Exposomics: A Holistic Solution

  1. Beyond Genetics: Genetics alone explains less than half the risk for common diseases. Genome mapping led to the idea of the exposome, which tracks all life-long exposures affecting health.
  2. What the Exposome Captures: The exposome includes exposures from chemical, biological, physical, and psycho-social environments. It studies how these interact with diet, lifestyle, and biology to influence disease.
  3. Technologies Enabling Exposomics: It uses wearable sensors, untargeted biomonitoring, organs-on-chips, and AI for exposure-wide association studies (EWAS) to match genome-wide models.
  4. Urgent Need for Data Infrastructure: For exposomics to work, interoperable and accessible data ecosystems are essential. Harmonised repositories must support long-term collaboration.

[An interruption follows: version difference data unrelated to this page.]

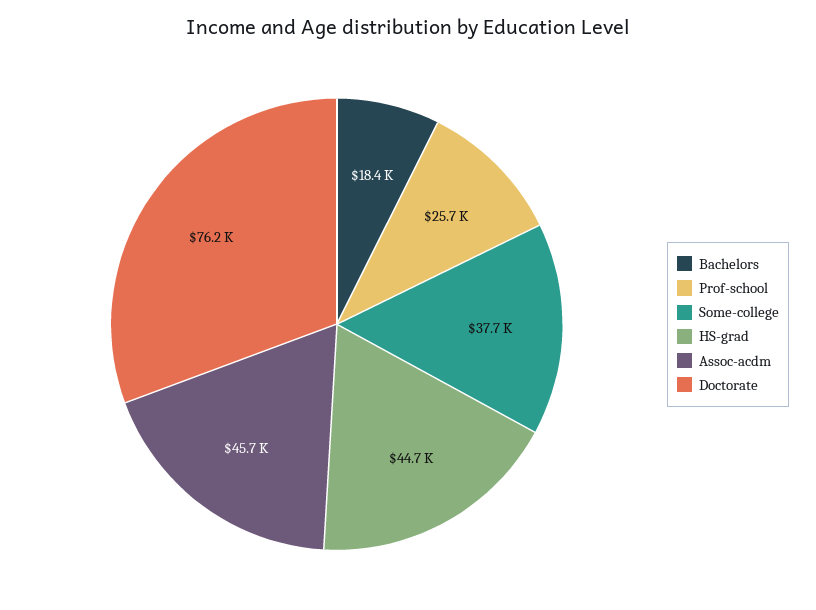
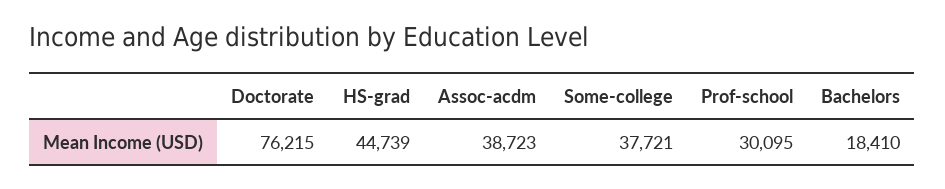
  {
    "Bachelors": 18410,
-   "Prof-school": 25700,
+   "Prof-school": 30095,
    "Some-college": 37721,
    "HS-grad": 44739,
-   "Assoc-acdm": 45700,
+   "Assoc-acdm": 38723,
    "Doctorate": 76215
  }

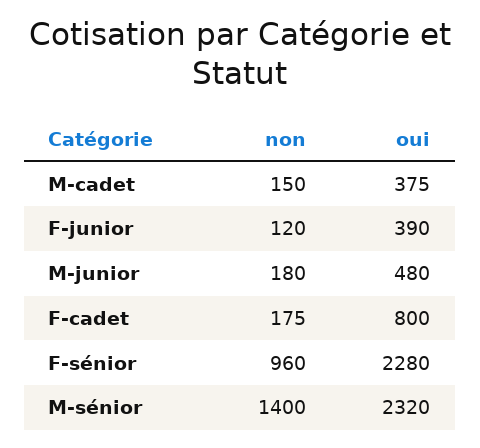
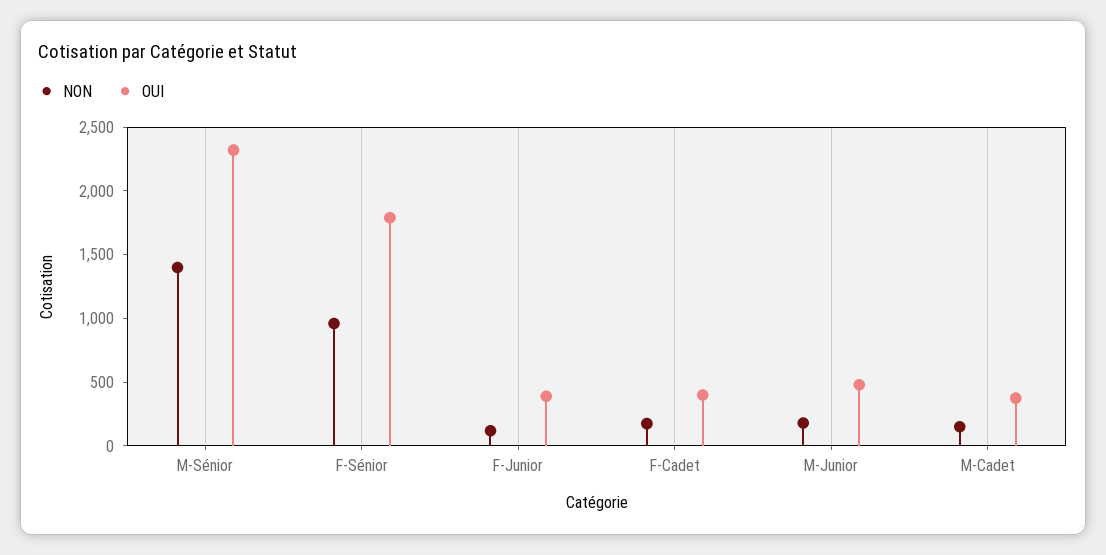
  {
    "non": {
      "M-cadet": 150,
      "F-junior": 120,
      "M-junior": 180,
      "F-cadet": 175,
      "F-sénior": 960,
      "M-sénior": 1400
    },
    "oui": {
      "M-cadet": 375,
      "F-junior": 390,
      "M-junior": 480,
-     "F-cadet": 800,
+     "F-cadet": 400,
-     "F-sénior": 2280,
+     "F-sénior": 1800,
      "M-sénior": 2320
    }
  }

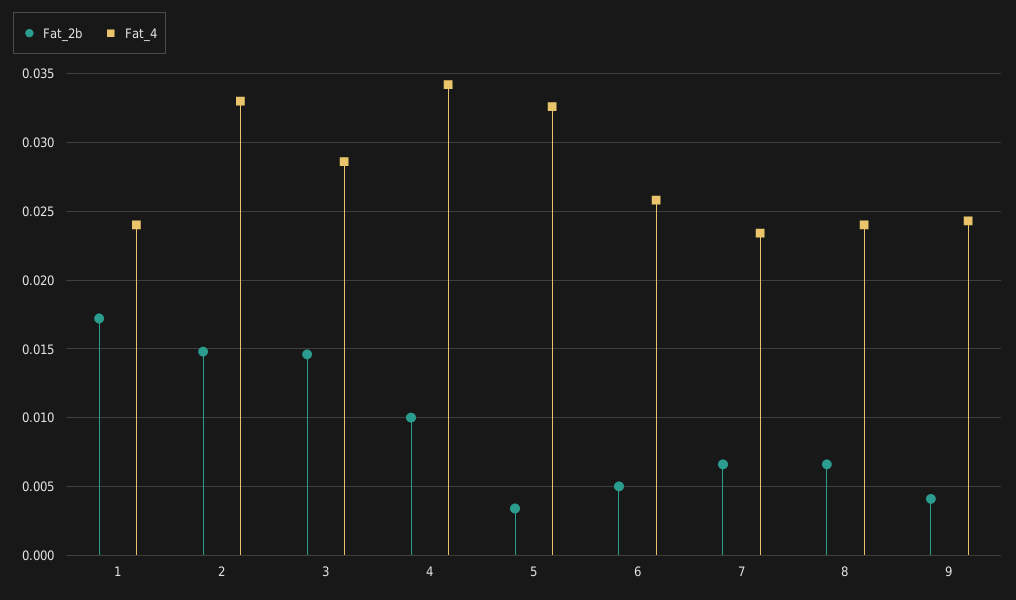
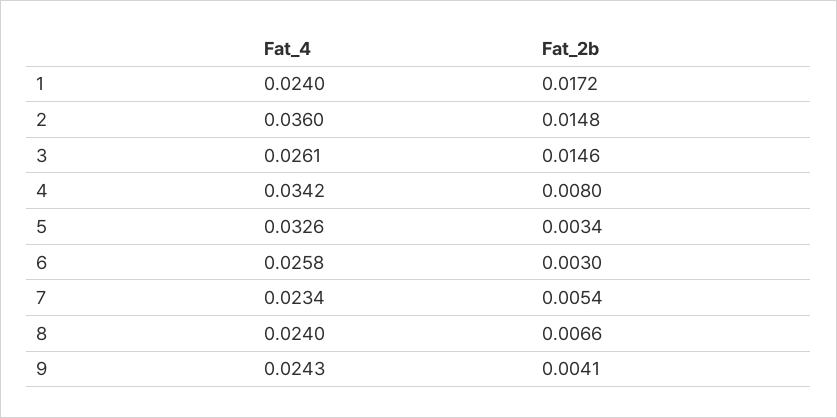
  {
    "Fat_2b": {
      "1": 0.0172,
      "2": 0.0148,
      "3": 0.0146,
-     "4": 0.01,
+     "4": 0.008,
      "5": 0.0034,
-     "6": 0.005,
+     "6": 0.003,
-     "7": 0.0065,
+     "7": 0.0054,
      "8": 0.0066,
      "9": 0.0041
    },
    "Fat_4": {
      "1": 0.024,
-     "2": 0.033,
+     "2": 0.036,
-     "3": 0.0285,
+     "3": 0.0261,
      "4": 0.0342,
      "5": 0.0326,
      "6": 0.0258,
      "7": 0.0234,
      "8": 0.024,
      "9": 0.0243
    }
  }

Indias Opportunity for Integration

  1. Time to Leap Ahead: Though challenging, India can adopt exposomics through its strength in digital and data-driven public health. It enables early disease prediction and low-cost care.
  2. Embedding Environmental Health: By aligning environmental and health systems, India can reduce chronic disease and improve preventive care efficiency.
  3. Towards a Healthier Future: India must engage with the global exposome movement. Future Environment Days may celebrate the exposome as the key to achieving health equity and prevention.

Question for practice:

Examine how the concept of the human exposome can help address the limitations of current environmental health risk assessments in India.